Today I sang at funeral with several other choir members. Ron, a tenor in our choir, passed away unexpectedly. Ron always had a smile on his face and always said hi to me when I walked in the choir room. I know Ron is in Heaven, which is a much better place to be than on this earth, so I’m happy for him. But it hurts to see his family grieving. I remember very clearly the heartache I felt at the funeral for my mom in 2014 and then my dad in 2017.
As is my tendency, I got over-reflective. I started to think – Who would come to my funeral? Would anyone speak and if they would, what would they say?
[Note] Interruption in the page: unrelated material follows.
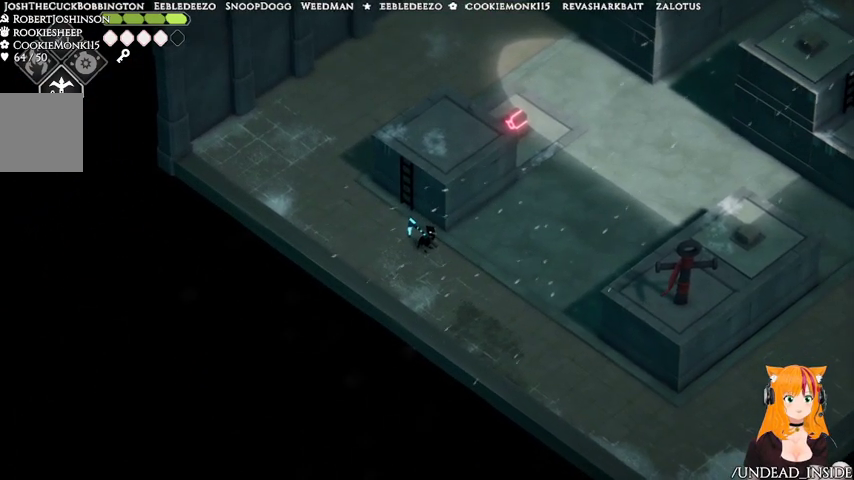
{"buttons": [], "left_stick": "up-right", "right_stick": "center", "events": [[67, "left_stick", "right"], [333, "left_stick", "up-right"]]}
How would I like to be remembered?
I read somewhere about how you should think about your life as a blockbuster movie. I started to write something…but I can’t quite picture how my movie ends. This girl didn’t get the guy and live happily ever after…so I’ve got to come up with something! Girl meets dog?
Anyway, back to Ron. Ron was a gardener. Almost everyone at the funeral who spoke about him talked about his gardening – planting seeds and helping them to grow and thrive and then giving plants or seeds to others as gifts. I’m not much of a gardener (I killed 2 air plants), but it made me think about what seeds I’ve planted.
When I worked at my various employers, I helped people grow. I was pretty good at seeing the diamonds in the rough and helping them polish up. Today I don’t have as many opportunities now that I’m semi-retired. But that is no excuse. I am going to make a concerted effort (and hopefully you’ll hold me accountable) to plant seeds of Christian joy and happiness and love. And as Dr. Gil and Reverend Tom say at every baptism, Faith is better caught than taught.
I hope you’ll consider doing the same.